**Exercise brief**
Scan the entries below. Report each line where the string "labels" occurs.

Stored data entries

|---|

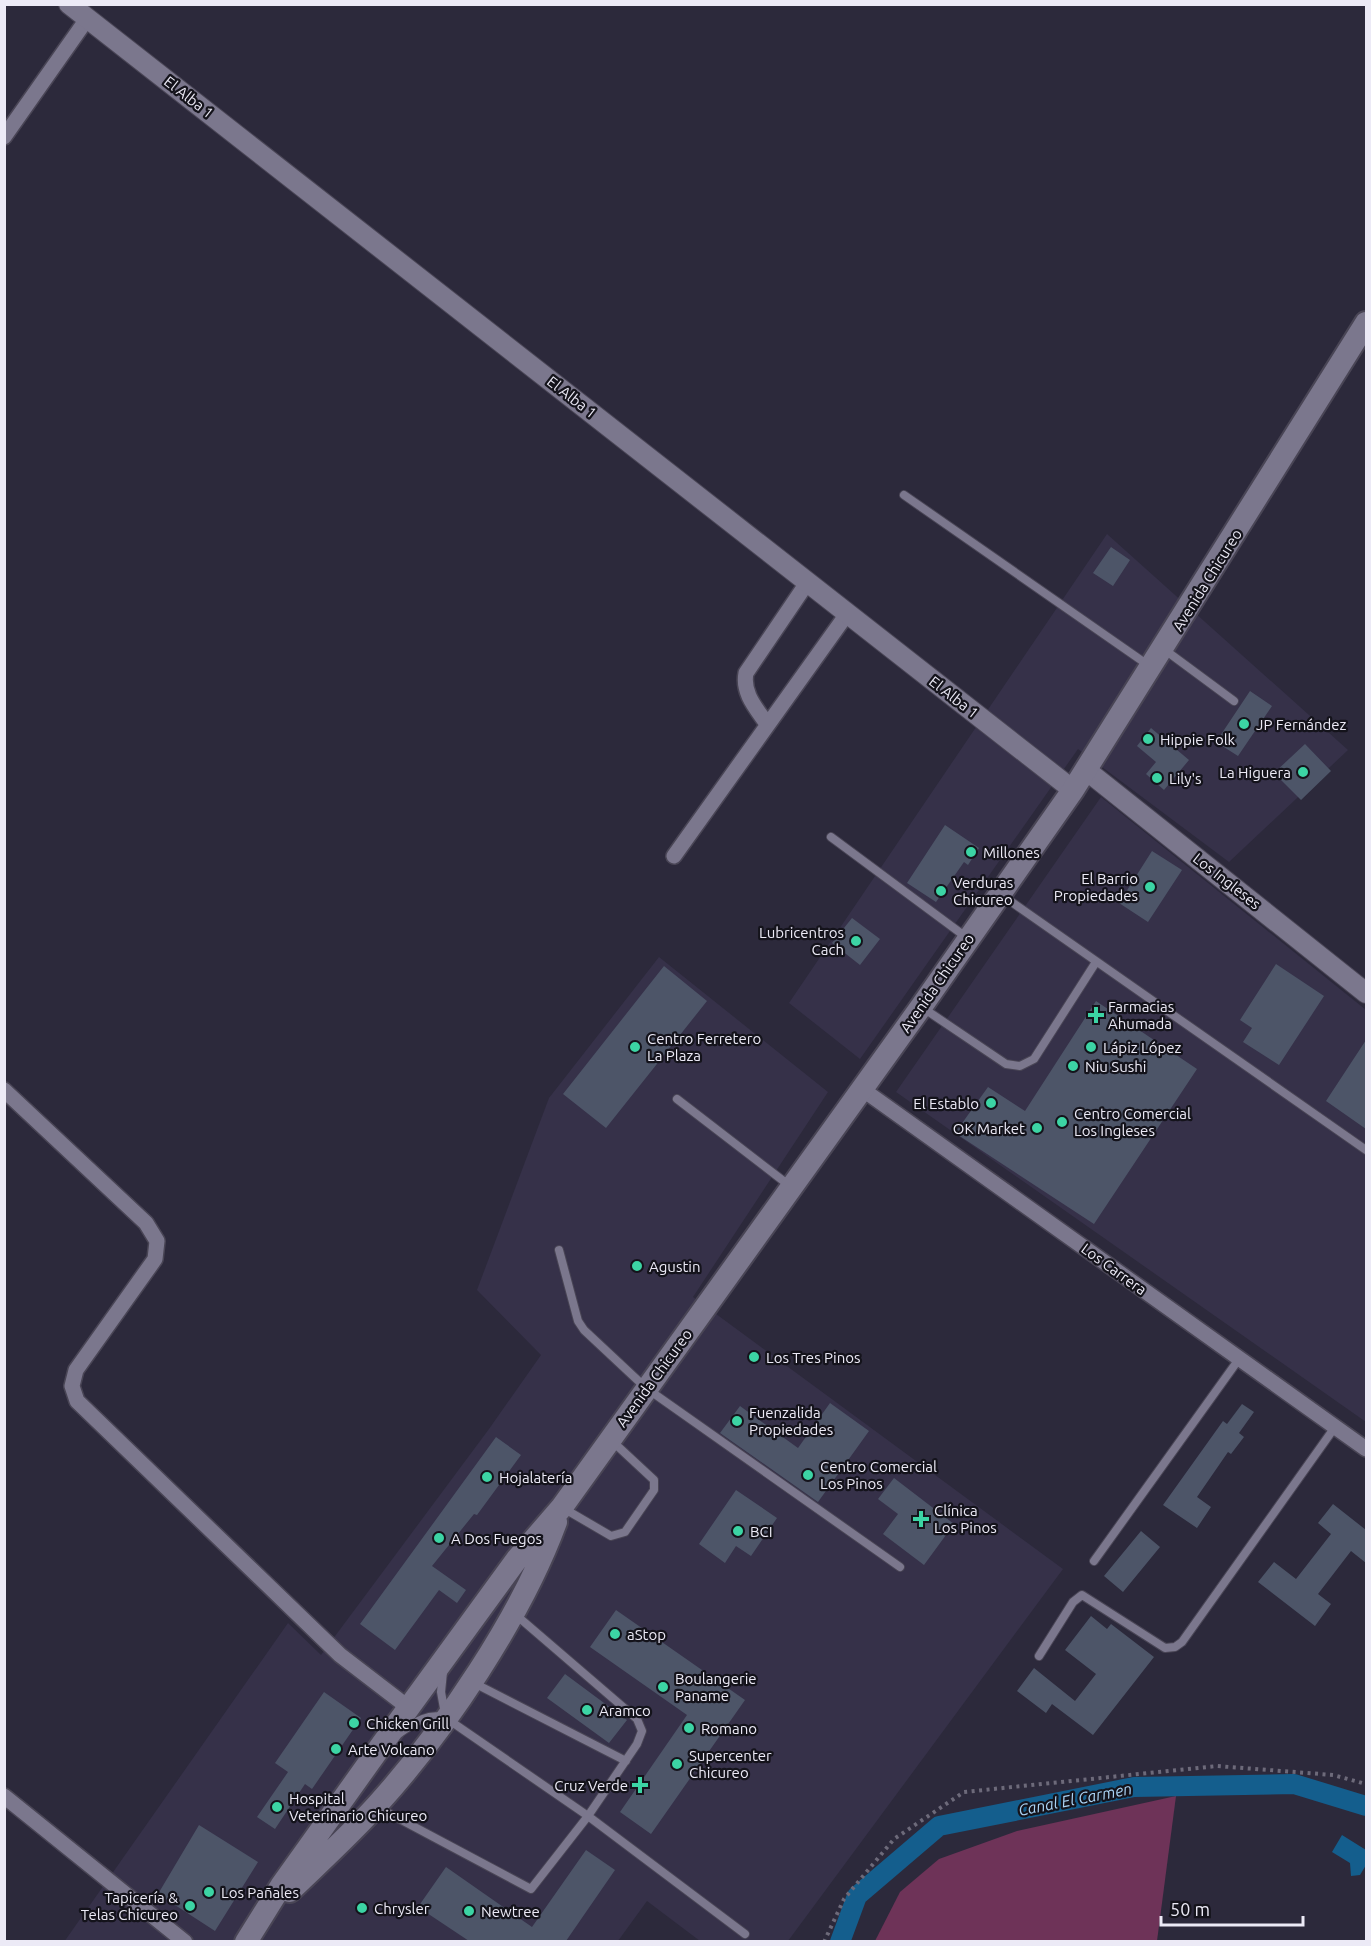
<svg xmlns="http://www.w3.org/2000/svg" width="1371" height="1946" viewBox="0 0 1371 1946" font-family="Ubuntu,sans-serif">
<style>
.built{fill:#363149}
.green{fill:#6e3358}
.water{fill:#145e8d}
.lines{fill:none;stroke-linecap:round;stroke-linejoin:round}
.canal{stroke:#145e8d;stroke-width:20}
.building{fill:#4d5568}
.service-casing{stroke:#494555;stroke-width:10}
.minor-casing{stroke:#494555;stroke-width:18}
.tertiary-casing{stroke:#494555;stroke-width:22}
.secondary-casing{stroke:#494555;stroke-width:26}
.path{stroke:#6d6a7a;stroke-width:4;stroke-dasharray:3 4.5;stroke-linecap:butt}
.service{stroke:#7b778d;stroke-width:8}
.minor{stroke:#7b778d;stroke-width:15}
.tertiary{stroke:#7b778d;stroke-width:20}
.secondary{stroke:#7b778d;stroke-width:22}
.poi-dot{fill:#3cd4a4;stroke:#14131b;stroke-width:2}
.labels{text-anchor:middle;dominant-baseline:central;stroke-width:4.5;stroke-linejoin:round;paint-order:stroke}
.street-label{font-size:15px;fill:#eceaf6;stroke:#14131b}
.poi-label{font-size:15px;fill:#eceaf6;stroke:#14131b;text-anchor:start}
.water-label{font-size:16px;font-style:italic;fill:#abd4f5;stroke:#14131b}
</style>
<rect width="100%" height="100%" fill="#2c293b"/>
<path class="built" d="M1107,534L1348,750L1229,862L1078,749L860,1059L789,1003Z
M1101,797L1366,1010V1422L896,1092Z
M659,957L828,1092L693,1297L1063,1569L788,1941H700L647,1901L618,1941L64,1942L288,1623L321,1655L489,1429L541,1355L477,1290L549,1098Z"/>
<path class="green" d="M1176,1796L1157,1941H875L900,1892L939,1859L1017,1831Z"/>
<path class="water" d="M1342,1835L1366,1850V1865L1360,1875L1351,1876L1350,1863L1332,1852Z"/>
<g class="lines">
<path class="canal" d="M840,1942L857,1896L939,1826L1134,1787L1294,1784L1366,1806"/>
</g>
<path class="building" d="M1111,547L1130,560L1113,586L1093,573Z
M1250,691L1272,706L1238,756L1216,742Z
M1151,728L1189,760L1164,790L1146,774L1156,762L1137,746Z
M1305,744L1331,771L1301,800L1274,773Z
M945,825L979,848L968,865L964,862L936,902L907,883Z
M1152,851L1182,870L1148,922L1119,903Z
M852,918L880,939L860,965L832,943Z
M1276,964L1324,996L1279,1065L1243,1042L1252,1028L1240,1020Z
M664,966L707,1001L606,1128L563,1094Z
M1096,1001L1197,1069L1094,1224L955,1133L988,1087L1025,1111Z
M1366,1040V1129L1326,1101Z
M830,1403L869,1431L818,1502L720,1433L740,1406L798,1448Z
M1242,1404L1254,1412L1239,1433L1244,1437L1231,1454L1228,1452L1197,1497L1211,1507L1197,1528L1163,1505L1223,1421L1227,1424Z
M496,1437L521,1455L477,1515L474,1514L432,1566L466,1590L457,1603L439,1590L395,1650L360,1624Z
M894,1478L954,1524L924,1565L883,1534L898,1514L878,1499Z
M736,1490L777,1518L751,1556L736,1546L725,1563L699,1544Z
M1333,1504L1366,1530V1563L1351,1551L1318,1594L1331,1604L1315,1626L1258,1582L1274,1562L1296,1579L1331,1534L1318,1523Z
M1141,1531L1160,1547L1123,1592L1104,1576Z
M616,1610L745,1700L651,1834L620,1812L687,1715L590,1647Z
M1091,1616L1107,1629L1111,1624L1154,1657L1093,1735L1052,1704L1046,1713L1017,1691L1034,1668L1075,1701L1096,1674L1065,1650Z
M565,1674L627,1720L609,1743L547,1698Z
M324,1692L361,1718L312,1789L305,1784L275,1829L257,1817L288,1772L275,1763Z
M199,1825L258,1862L215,1931L158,1894Z
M586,1850L615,1870L566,1941H469L418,1907L446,1867L532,1927Z"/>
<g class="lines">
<g class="service-casing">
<path id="service" d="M904,495L1148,665
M1165,650L1234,701
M831,837L966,937
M1003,896L1366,1150
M923,1008L1006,1064L1020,1066L1034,1059L1096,962
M677,1099L790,1186
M559,1250L578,1321L584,1330L646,1388L900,1567
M563,1508L611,1536L625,1532L654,1490V1480L611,1440
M1094,1561L1239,1359
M1039,1656L1073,1602L1082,1595L1165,1648L1175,1647L1182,1642L1335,1427
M443,1672L441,1692L445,1714
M474,1683L626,1761
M400,1733C414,1723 428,1712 446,1718L588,1816L745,1934
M377,1807L531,1889L588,1816L637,1744L642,1731L637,1719L516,1615"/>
</g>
<g class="minor-casing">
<path id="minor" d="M4,137L87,19
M767,724C756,708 742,693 746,673L807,583
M674,856L847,614
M862,1089L1366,1449
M4,1090L146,1223L157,1241L155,1259L76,1370L72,1386L77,1401L340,1655L409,1708
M4,1796L185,1942"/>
</g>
<g class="tertiary-casing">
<path id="tertiary" d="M69,4L1073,790
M1086,770L1366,993"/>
</g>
<g class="secondary-casing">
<path id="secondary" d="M290,1891C319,1863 350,1835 377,1805C445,1730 521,1617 556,1522
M246,1942L281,1886L383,1743L517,1559L562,1507L921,1007L1073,790L1366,323"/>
</g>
<path class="path" d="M824,1942L844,1899L894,1839L964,1792L1217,1766L1333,1775L1366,1784"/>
<use href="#service" class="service"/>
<use href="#minor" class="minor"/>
<use href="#tertiary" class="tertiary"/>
<use href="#secondary" class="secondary"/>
</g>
<g class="poi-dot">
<circle cx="1244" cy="724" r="6"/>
<circle cx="1148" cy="739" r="6"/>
<circle cx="1303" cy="772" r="6"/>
<circle cx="1157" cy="778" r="6"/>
<circle cx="971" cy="852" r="6"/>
<circle cx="1150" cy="887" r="6"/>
<circle cx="941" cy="891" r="6"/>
<circle cx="856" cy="941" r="6"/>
<path d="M1093 1006h6v6h6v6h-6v6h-6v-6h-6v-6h6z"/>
<circle cx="635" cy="1047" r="6"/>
<circle cx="1091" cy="1047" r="6"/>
<circle cx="1073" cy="1066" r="6"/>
<circle cx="991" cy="1103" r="6"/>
<circle cx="1062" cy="1122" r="6"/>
<circle cx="1037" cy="1128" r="6"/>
<circle cx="637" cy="1266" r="6"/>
<circle cx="754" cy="1357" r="6"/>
<circle cx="737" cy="1421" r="6"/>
<circle cx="808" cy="1475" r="6"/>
<circle cx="487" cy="1477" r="6"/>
<path d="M918 1510h6v6h6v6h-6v6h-6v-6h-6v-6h6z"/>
<circle cx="738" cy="1531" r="6"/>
<circle cx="439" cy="1538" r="6"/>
<circle cx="615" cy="1634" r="6"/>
<circle cx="663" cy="1687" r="6"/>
<circle cx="587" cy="1710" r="6"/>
<circle cx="354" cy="1723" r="6"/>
<circle cx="689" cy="1728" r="6"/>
<circle cx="336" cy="1749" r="6"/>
<circle cx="677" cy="1764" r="6"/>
<path d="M637 1776h6v6h6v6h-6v6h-6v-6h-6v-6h6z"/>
<circle cx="277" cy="1807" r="6"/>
<circle cx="209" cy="1892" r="6"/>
<circle cx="190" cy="1906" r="6"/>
<circle cx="362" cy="1908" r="6"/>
<circle cx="469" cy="1911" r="6"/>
</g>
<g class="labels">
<g class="street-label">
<text transform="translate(189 97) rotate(38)">El Alba 1</text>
<text transform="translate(572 397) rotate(38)">El Alba 1</text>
<text transform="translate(1207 580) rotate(-58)">Avenida Chicureo</text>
<text transform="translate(954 697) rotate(38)">El Alba 1</text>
<text transform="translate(1227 881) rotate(38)">Los Ingleses</text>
<text transform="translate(937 983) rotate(-55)">Avenida Chicureo</text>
<text transform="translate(1114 1269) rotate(36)">Los Carrera</text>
<text transform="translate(654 1378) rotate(-54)">Avenida Chicureo</text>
</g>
<g class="poi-label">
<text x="1256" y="724">JP Fernández</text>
<text x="1160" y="739">Hippie Folk</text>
<text x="1291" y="772" text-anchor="end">La Higuera</text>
<text x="1169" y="778">Lily's</text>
<text x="983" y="852">Millones</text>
<text x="1138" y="878" text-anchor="end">El Barrio<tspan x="1138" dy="17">Propiedades</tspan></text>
<text x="953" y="882">Verduras<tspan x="953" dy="17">Chicureo</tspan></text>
<text x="844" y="932" text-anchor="end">Lubricentros<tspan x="844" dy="17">Cach</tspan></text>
<text x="1108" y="1006">Farmacias<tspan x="1108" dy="17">Ahumada</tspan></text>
<text x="647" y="1038">Centro Ferretero<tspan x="647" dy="17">La Plaza</tspan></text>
<text x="1103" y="1047">Lápiz López</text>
<text x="1085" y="1066">Niu Sushi</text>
<text x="979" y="1103" text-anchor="end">El Establo</text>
<text x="1074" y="1113">Centro Comercial<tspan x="1074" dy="17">Los Ingleses</tspan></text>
<text x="1025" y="1128" text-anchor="end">OK Market</text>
<text x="649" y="1266">Agustin</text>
<text x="766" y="1357">Los Tres Pinos</text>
<text x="749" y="1412">Fuenzalida<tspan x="749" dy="17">Propiedades</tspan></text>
<text x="820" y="1466">Centro Comercial<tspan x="820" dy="17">Los Pinos</tspan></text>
<text x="499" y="1477">Hojalatería</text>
<text x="934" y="1510">Clínica<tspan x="934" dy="17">Los Pinos</tspan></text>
<text x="750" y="1531">BCI</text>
<text x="451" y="1538">A Dos Fuegos</text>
<text x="627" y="1634">aStop</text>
<text x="675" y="1678">Boulangerie<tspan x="675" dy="17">Paname</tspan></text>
<text x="599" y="1710">Aramco</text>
<text x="366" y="1723">Chicken Grill</text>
<text x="701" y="1728">Romano</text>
<text x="348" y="1749">Arte Volcano</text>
<text x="689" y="1755">Supercenter<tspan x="689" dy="17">Chicureo</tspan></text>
<text x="628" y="1785" text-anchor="end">Cruz Verde</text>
<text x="289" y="1798">Hospital<tspan x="289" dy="17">Veterinario Chicureo</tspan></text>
<text x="221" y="1892">Los Pañales</text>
<text x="178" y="1897" text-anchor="end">Tapicería &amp;<tspan x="178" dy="17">Telas Chicureo</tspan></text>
<text x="374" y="1908">Chrysler</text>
<text x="481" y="1911">Newtree</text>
</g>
<g class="water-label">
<text transform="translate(1075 1799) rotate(-11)">Canal El Carmen</text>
</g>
</g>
<rect width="1371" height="1946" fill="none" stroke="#eceaf6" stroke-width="12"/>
<path d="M1161 1916v9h142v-9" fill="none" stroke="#eceaf6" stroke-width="3"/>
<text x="1170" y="1916" font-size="18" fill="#eceaf6" stroke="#14131b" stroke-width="4.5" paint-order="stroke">50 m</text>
</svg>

|---|

**Answer to the exercise**
.labels{text-anchor:middle;dominant-baseline:central;stroke-width:4.5;stroke-linejoin:round;paint-order:stroke}
<g class="labels">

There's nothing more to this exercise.